The Central University of Venezuela began as the Colegio Santa Rosa de Lima in 1673. It gained university status in 1721, when it became the Universidad Real y Pontificia de Caracas.
UCV is Venezuela’s oldest and most prestigious university, as well as being one of the oldest in the Western Hemisphere.
Venezuela’s independence was declared in the site’s seminary chapel in 1811. However, the building is now the Palacio Municipal de Caracas.
Comprising 11 faculties, with 40 departments and five research centres spread across the country, 54,222 undergraduate and 8,317 graduate students were registered at UCV in 2016.
It is considered to be one of Venezuela’s most productive research institutions and in the top 20 for Latin America.

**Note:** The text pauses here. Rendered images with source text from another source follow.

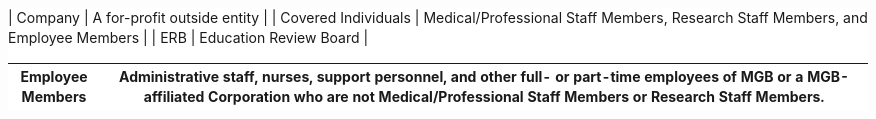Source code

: | Company                         | A for-profit outside entity                                                                                                                                                                                                                                                                                                                                                                                                                                                                                                                                                                                                                                                                                                                                                                                                                                                                                                                                                                                                                                                                                                                                                                                                                                                                             |
| Covered  Individuals            | Medical/Professional Staff Members, Research Staff Members, and Employee  Members                                                                                                                                                                                                                                                                                                                                                                                                                                                                                                                                                                                                                                                                                                                                                                                                                                                                                                                                                                                                                                                                                                                                                                                                                       |
| ERB                             | Education Review Board                                                                                                                                                                                                                                                                                                                                                                                                                                                                                                                                                                                                                                                                                                                                                                                                                                                                                                                                                                                                                                                                                                                                                                                                                                                                                  |

| Employee  Members                | Administrative staff, nurses, support personnel, and other full- or part-time  employees of MGB or a MGB-affiliated Corporation who are not  Medical/Professional Staff Members or Research Staff Members.                                                                                                                                                                                                                                                                                                                                                                                                                                                                                                                                                                                             |
|----------------------------------|--------------------------------------------------------------------------------------------------------------------------------------------------------------------------------------------------------------------------------------------------------------------------------------------------------------------------------------------------------------------------------------------------------------------------------------------------------------------------------------------------------------------------------------------------------------------------------------------------------------------------------------------------------------------------------------------------------------------------------------------------------------------------------------------------------|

In the 1940s, architect Carlos Raúl Villanueva designed the main campus, Ciudad Universitaria de Caracas. Working with 28 avant-garde artists and contemporaries from across the world, Villanueva built the only campus to receive such acclaim – now regarded as one of the most successful examples of urban planning and modern architecture in Latin America. In 2000, UNESCO declared it a World Heritage Site.
Notable alumni include 14 of Venezuela’s presidents, as well as many eminent scientists, politicians and businessmen.
Located in Caracas, the capital of Venezuela (population: 4 million), university students have access to the coast (La Guaira Port) and the Museum of Modern Art, known as one of the most important in South America. The city is host to an international theatre festival every year, which draws performers and crowds from across the world.
UCV also has buildings in Maracay, a northern Venezuelan city known as the country’s "garden city". It is the most important city in the State of Aragua and has a population of almost a million.